Frustrated by the lack of consensus and energy focused on the industry’s needs, MPMA partnered with the Precision Metalforming Association (PMA), Twin Cities District, to develop the conference.

Patrick J. Cleary, senior vice president of Public and External Affairs at the National Association of Manufacturers, explained that the U.S. manufacturing sector is by comparison the fifth largest economy in the world and is about a sixth of the U.S. gross domestic product.

NAM has developed an initiative, called the Prosperity Project, that is designed to create a climate in the United States in which manufacturing can grow and prosper. One way is to reduce the cost of doing business in the United States. Cleary states, “We're at a 22 percent disadvantage versus our trading partners.” In addition, NAM would like to see legislation that would “level the playing field” for American manufacturers relative to those in other countries, change the tax system to encourage innovation and improve the skills of the workforce. The Prosperity Project details can be found at www.nam.org/p2. Concluding his talk, Cleary asked, “If manufacturing is so large in this country, why do manufacturers have so little clout?”

Economist Jeremy Leonard, who works with the Alliance (MAPI), reported on his studies that show the combination of health care costs, taxation, tort costs, cost of regulatory compliance and pension costs cause American manufacturers to be “fighting with their hands tied.”

Leo Reddy, founder and chief executive officer of the National Coalition for Advanced Manufacturing (NACFAM), took a solutions approach, along with pointing out sobering statistics. He noted that manufacturing was 14 percent of the U.S. gross domestic product in 2001, down from 29 percent in 1953. He believes, though, that most manufacturing workforce reductions have been at the low skills end of the spectrum. He says that it is time to work to develop the skills of the workforce. He would like to see a manufacturing certification program similar to the ASE certification of an automobile technician, or like the Cisco and Microsoft certification programs.

“Someone asked me, ‘What if I train my employees and they leave?’ ” related Reddy. “I say, what if you don’t and they stay?”
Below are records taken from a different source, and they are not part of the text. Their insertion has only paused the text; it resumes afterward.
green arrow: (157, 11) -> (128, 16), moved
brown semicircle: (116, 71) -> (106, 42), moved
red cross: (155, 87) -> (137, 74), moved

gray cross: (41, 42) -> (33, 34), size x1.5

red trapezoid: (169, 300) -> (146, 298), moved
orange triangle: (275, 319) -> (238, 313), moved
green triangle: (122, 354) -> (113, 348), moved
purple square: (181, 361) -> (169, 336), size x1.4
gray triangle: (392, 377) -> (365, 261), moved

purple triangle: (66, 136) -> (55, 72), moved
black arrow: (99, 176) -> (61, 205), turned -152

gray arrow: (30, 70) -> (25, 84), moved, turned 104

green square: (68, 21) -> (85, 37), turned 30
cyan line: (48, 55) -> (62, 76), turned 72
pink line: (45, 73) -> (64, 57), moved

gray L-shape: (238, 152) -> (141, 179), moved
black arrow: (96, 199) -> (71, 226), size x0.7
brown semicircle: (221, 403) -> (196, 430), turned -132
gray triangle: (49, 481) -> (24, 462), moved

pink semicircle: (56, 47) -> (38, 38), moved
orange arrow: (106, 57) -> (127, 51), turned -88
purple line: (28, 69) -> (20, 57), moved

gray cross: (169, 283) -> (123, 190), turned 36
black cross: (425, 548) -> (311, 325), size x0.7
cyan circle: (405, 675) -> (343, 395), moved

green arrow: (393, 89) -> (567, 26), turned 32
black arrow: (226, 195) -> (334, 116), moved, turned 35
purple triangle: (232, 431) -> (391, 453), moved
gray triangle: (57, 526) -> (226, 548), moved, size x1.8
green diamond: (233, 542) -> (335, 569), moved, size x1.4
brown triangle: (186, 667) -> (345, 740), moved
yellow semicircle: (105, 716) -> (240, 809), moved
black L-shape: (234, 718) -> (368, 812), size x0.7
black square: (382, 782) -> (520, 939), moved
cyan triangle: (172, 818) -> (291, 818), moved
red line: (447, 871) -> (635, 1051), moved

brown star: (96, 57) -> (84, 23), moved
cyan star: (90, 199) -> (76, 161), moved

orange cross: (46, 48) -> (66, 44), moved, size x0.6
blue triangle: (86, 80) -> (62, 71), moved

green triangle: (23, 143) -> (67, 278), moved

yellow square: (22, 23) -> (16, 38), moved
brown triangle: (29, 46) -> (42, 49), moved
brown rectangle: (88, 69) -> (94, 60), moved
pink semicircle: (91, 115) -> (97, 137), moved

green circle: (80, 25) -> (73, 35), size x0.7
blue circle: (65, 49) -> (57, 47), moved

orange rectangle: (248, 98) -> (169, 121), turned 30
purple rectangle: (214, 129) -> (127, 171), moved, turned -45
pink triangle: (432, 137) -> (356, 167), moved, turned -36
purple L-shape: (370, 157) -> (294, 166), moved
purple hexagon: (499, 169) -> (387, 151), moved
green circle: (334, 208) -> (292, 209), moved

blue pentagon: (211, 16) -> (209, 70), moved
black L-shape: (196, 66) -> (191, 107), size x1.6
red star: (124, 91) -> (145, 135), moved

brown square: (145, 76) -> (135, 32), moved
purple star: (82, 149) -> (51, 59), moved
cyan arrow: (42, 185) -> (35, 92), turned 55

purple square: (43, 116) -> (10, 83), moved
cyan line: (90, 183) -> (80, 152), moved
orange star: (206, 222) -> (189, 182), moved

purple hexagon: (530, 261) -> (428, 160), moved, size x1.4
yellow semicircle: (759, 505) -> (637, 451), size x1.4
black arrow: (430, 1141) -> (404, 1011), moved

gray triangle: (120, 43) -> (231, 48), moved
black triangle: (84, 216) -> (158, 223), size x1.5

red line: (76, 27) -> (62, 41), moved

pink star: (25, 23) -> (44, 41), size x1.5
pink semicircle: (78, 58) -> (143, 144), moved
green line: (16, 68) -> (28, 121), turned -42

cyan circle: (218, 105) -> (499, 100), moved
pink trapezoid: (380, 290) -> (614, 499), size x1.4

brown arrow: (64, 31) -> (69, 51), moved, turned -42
U.S. Department of Commerce Secretary Don Evans pointed to the six-point plan in his department’s “Manufacturing in America” report. Programs that will be proposed, according to Evans, will include a manufacturing council to give manufacturers access to government decision makers, a study of the costs to manufacturers of regulatory compliance and an effort to aggressively confront countries that exhibit unfair trading practices and that do not protect intellectual property. Evans exhorted the audience not to become isolationist, but to recognize that involvement with the world is still a good thing. People should think of America as a bridge, not a fortress, he said.